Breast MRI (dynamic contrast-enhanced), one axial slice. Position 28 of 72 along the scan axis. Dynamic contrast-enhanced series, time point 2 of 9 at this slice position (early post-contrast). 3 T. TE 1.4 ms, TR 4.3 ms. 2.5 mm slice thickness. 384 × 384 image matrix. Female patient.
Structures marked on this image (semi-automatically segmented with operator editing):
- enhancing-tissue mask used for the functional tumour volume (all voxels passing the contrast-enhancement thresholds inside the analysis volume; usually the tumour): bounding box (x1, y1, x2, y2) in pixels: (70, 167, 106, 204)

* * * *

__Instructions to follow__. Exact copy required. Repeat the material above in full.

__Written answer__.
Breast MRI (dynamic contrast-enhanced), one axial slice. Position 28 of 72 along the scan axis. Dynamic contrast-enhanced series, time point 2 of 9 at this slice position (early post-contrast). 3 T. TE 1.4 ms, TR 4.3 ms. 2.5 mm slice thickness. 384 × 384 image matrix. Female patient.
Structures marked on this image (semi-automatically segmented with operator editing):
- enhancing-tissue mask used for the functional tumour volume (all voxels passing the contrast-enhancement thresholds inside the analysis volume; usually the tumour): bounding box (x1, y1, x2, y2) in pixels: (70, 167, 106, 204)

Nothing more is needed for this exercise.